We use the pseudo masks generated in the previous step to train the model in a self-training manner. We use the pseudo masks as ground truth and train the model with a noise robust loss, which is a combination of the standard cross-entropy loss and the Dice loss with low quality matches filtered by a 3D version of DropLoss. First we have to format the data for the self-train cycles. In this part of the code we rely the wast majority on the Mask3D codebase, with some minor modifications and also follow their logic on the training.

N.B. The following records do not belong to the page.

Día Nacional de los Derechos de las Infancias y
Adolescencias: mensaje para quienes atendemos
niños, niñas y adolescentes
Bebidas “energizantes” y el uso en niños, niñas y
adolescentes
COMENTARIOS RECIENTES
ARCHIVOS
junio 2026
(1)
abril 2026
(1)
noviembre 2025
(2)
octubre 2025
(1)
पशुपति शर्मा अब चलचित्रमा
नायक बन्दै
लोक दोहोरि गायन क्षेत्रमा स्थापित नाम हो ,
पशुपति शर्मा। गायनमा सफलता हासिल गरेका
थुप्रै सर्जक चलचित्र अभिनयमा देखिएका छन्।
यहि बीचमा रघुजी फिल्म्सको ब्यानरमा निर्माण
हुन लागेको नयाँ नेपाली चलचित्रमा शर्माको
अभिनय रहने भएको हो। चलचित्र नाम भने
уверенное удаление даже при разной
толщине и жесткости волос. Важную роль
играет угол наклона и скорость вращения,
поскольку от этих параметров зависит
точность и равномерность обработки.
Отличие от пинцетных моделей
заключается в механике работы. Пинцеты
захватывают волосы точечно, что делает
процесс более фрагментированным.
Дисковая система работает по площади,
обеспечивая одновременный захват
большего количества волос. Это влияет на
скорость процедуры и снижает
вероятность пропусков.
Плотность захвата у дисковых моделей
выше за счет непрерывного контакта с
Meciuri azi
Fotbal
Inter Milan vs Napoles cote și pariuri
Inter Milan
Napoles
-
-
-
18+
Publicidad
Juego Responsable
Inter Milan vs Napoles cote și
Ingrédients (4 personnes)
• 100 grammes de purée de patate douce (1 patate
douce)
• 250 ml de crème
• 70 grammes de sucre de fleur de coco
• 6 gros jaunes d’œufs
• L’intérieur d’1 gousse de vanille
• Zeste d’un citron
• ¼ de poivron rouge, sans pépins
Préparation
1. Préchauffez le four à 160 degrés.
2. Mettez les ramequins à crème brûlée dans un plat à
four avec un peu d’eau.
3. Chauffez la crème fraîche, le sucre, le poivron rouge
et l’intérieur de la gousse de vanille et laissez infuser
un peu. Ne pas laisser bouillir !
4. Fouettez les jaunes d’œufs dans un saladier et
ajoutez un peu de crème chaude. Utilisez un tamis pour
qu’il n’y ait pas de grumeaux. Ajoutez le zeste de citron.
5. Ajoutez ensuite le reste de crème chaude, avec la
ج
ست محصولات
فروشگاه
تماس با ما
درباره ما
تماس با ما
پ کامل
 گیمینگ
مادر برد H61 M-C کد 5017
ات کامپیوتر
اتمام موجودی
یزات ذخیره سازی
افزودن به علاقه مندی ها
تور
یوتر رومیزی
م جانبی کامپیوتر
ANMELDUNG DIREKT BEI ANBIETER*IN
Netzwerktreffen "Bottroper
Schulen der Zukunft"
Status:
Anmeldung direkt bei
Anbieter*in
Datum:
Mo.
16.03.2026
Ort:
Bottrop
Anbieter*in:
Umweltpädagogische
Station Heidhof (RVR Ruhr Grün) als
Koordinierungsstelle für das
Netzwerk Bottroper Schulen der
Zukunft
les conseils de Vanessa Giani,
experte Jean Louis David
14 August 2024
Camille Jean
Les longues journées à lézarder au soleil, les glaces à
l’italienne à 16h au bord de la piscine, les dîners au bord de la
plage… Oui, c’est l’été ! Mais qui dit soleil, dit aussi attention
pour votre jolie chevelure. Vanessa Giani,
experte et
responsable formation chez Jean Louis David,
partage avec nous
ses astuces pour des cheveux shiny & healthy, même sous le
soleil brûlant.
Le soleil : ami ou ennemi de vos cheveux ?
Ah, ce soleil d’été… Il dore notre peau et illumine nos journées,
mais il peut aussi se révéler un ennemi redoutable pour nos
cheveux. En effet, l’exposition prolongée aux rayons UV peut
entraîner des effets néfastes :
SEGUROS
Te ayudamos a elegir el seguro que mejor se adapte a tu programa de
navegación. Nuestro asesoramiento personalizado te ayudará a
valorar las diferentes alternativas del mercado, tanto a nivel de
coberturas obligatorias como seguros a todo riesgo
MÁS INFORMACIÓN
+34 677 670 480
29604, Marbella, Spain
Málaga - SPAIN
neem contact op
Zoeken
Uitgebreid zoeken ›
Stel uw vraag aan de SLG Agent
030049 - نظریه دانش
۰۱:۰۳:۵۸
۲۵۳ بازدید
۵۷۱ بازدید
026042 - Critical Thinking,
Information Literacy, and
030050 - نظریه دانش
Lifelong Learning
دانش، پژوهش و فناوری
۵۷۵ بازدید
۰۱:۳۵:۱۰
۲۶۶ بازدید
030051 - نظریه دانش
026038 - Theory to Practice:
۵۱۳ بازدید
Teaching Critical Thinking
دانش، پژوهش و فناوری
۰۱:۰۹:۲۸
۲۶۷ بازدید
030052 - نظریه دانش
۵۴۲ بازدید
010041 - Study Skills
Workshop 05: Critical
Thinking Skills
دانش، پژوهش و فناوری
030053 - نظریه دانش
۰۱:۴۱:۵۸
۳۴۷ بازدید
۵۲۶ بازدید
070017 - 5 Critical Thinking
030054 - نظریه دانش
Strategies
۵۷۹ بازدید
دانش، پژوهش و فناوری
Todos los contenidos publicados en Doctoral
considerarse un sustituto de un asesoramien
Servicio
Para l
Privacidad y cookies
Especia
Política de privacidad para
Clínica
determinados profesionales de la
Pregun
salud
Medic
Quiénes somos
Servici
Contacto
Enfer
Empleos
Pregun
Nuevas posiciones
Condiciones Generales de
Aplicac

To save the datasets for self-training, run

python datasets/preprocessing/freemask_preprocessing.py preprocess

The most important parameters are the following:

  • --data_dir - the path to the raw ScanNet dataset
  • --save_dir - the path to save the processed data
  • --modes - default is ("train", "validation"), but can be selected for either
  • --git_repo - the path to the ScanNet git repository, needed for the ScanNet label mapping
  • --oracle - if selected, the original annotation is used for pseudo masks in a class-agnostic manner. needed to create a version for evaluation
  • --freemask_dir - the path to the pseudo masks generated in the previous step
  • --n_jobs - makes you wait less if you use more cores :)

Finally, to train the model with the pseudo masks over multiple stages of self-training iterations, run

. scripts/mask3d_DINO_CSC_self_train.sh

Available Resources

We provide the pretrained weights for the CSC model, which is used for self-superivsed feature extraction. This was trained on teh training scenes of ScanNet, with default parameters.

Preprocessed Datasets

We preprocessed a set of pseudo datasets in different variations, which can be used for self-training. We provide the following datasets:

Dataset Name Description
scannet_freemask_oracle The oracle dataset using the GT ScanNet mask annotation, mostly used for evaluation only.
unscene3d_dino Our proposed psuedo mask dataset, using projected 2D features from DINO for the NCut stage.
unscene3d_dino_csc Our proposed psuedo mask dataset, using both 3D CSC and projected 2D features from DINO for the NCut stage.
unscene3d_arkit Using 3D features on the ArKitScenes dataset for the NCut stage.

Pretrained Models

We also provide the trained checkpoints for the self-training iterations, which can be used for evaluation or inference purposes. The checkpoints and the corresponding training logs are available for the following setups:

Setup Name Description
unscene3d_CSC_self_train_3 The model trained with pseudo masks using 3D features only, and after 3 self-training iteration.
unscene3d_DINO_self_train_3 The model trained with pseudo masks using 2D features only, and after 3 self-training iteration.
unscene3d_DINO_CSC_self_train_3 The model trained with pseudo masks using both 2D and 3D features only, and after 3 self-training iteration.
unscene3d_arkit_self_train_2 The model trained with the ArKitScenes and pseudo masks extracted from 3D features only, and after 2 self-training iterations.

Visualizations

Finally, we show some qualitative results of the pseudo mask generation and the self-training iterations for the different setups. You can download the visualizations for 3D only and both 2D/3D psuedo masks. For opening the visualizations in your browser, please use PyViz3D.